“ Gönlümü çekse de yarin hayali
Aşmaya kudretim yetmez cibali
Yolcuyum bir kuru yaprak misali
Rüzgarın önüne katılmışım ben “
Onlar gün görmedi.
.Onlar, ne yaşadıklarını anladılar, ne öldüklerini..
Onlar konfor nedir, lüks nedir, kat kat elbiseler,bin türlü yiyecekler, katlar, yatlar görmediler..
Bilmediler, duymadılar, akıllarının ucuna bile getirmediler.
Açlıktan, ağızlarını bıçak açmadı
Yemenilerini ıslatıp yediler..
Hastalıktan kırıldılar ve yüreklerinde ayalin hasreti, burunlarında bir rüzgarın getirdiği memleket kokuları içinde yaban ellerde kaldılar..

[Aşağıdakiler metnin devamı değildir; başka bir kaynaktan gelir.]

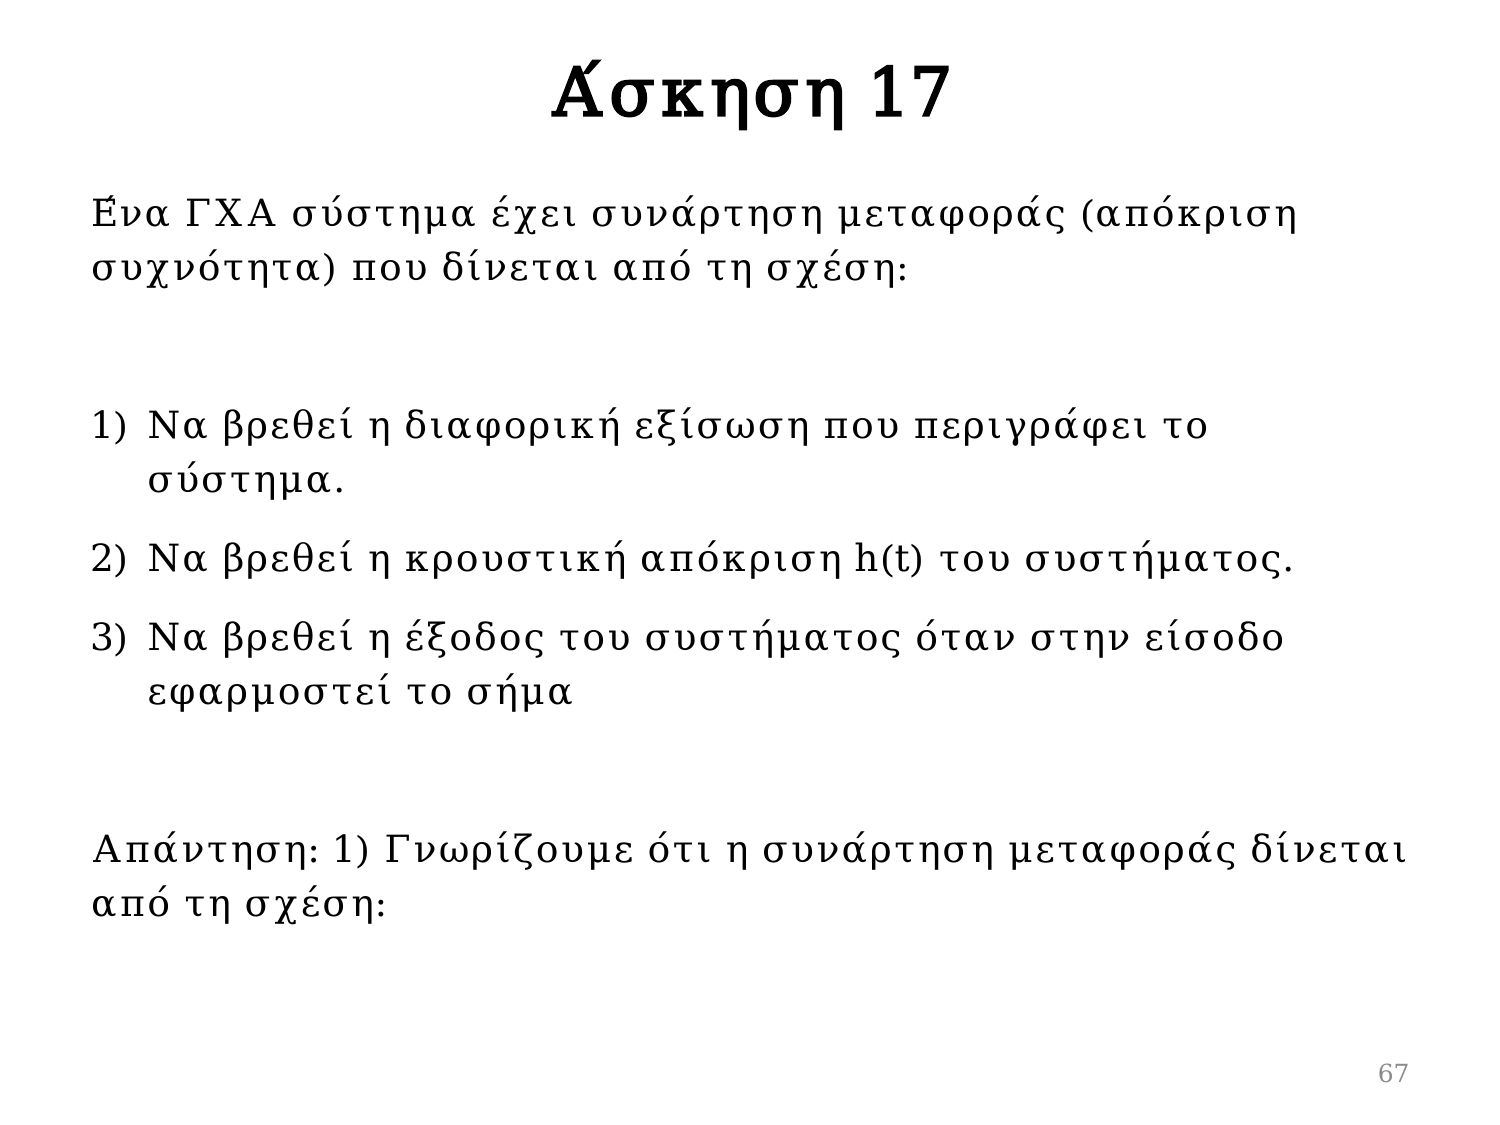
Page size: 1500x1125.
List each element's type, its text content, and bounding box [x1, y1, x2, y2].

title Άσκηση 17 [75, 19, 1425, 159]
slide_number 67 [1222, 1042, 1425, 1103]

Onları bir daha gören olmadı.Duyan olmadı.
Mezarlarını bile bilen olmadı.
Aslında mezarları bile yoktu o hilal kaşlı, bahtı kara, sevdası kara yiğitlerin.
Memleket kokuları beklediler yaban ellerde sımsıcak rüzgârlardan.
Fatiha beklediler.
Biliyor musunuz;
Onlar hiçbir şekilde bu ülkeye ihanet etmediler.İhanet kelimesini bile tanımadılar..
İhaneti karşılarında el pençe divan durdukları okumuş adamdan gördüler..
Onlar ihaneti , bir eli yağda, bir eli balda, batı kültürü içinde kibarlık budalası efendilerden gördüler de bir anlam veremediler..
Çünkü onlar ,kurt masalları dinlediler ciğeri beş para etmez çakallardan..
Harama uçkur çözmeyen hiç mübarek vatan toprağına haram ayak bastırır mı?
Kirletir mi kirli çizmelerle gavurun?
Kendileri gitti adları kaldı yadigar..
“ Gün doğarken bir ölüm rüyasıyla uyandım
Başucumda gördüğüm şu satırlarla yandım
Garibim namıma Kerem diyorlar
Aslı’mı el almış harem diyorlar
Hastayım derdime verem diyorlar
Maraşlı Şeyhoğlu Satılmış’ım ben “
İnsanın tüylerini diken diken eden mısralar..
Sormak isterim;
Han duvarlarında soluk sarı , yorgun bakışları kalan o devrin insanından, dilsiz yastıklara sessizce gözyaşları damlayan bugünün insanının farkı ne ki ?
Efendi yine aynı efendi..
Ateş aynı, su aynı, toprak aynı, dağlar, denizler, uçsuz, bucaksız ovalar aynı.
Şu halde değişen ne?
Şu halde ihaneti gerektiren, moda haline getiren ne?
“ Hancı dedim bildin mi Maraşlı Şeyhoğlunu
Gözleri uzun uzun kaldı bende
Dedi; “ Hana sağ indi ölü çıktı geçende “
Dün hanlar vardı.. Bugün sünger gibi her gizemi içen evler..
Kimlerin ocağında kürek mi, yürek mi yandığını kimler ne bile, ne duya..
“ Vatanım!
Uğruna ha ekmeğini yemişim,
Ha bir kurşun.”
Şehit Süleyman özmen’in dizeleri bunlar
Hain, her devirde vardı ve olmaya da devam edecek.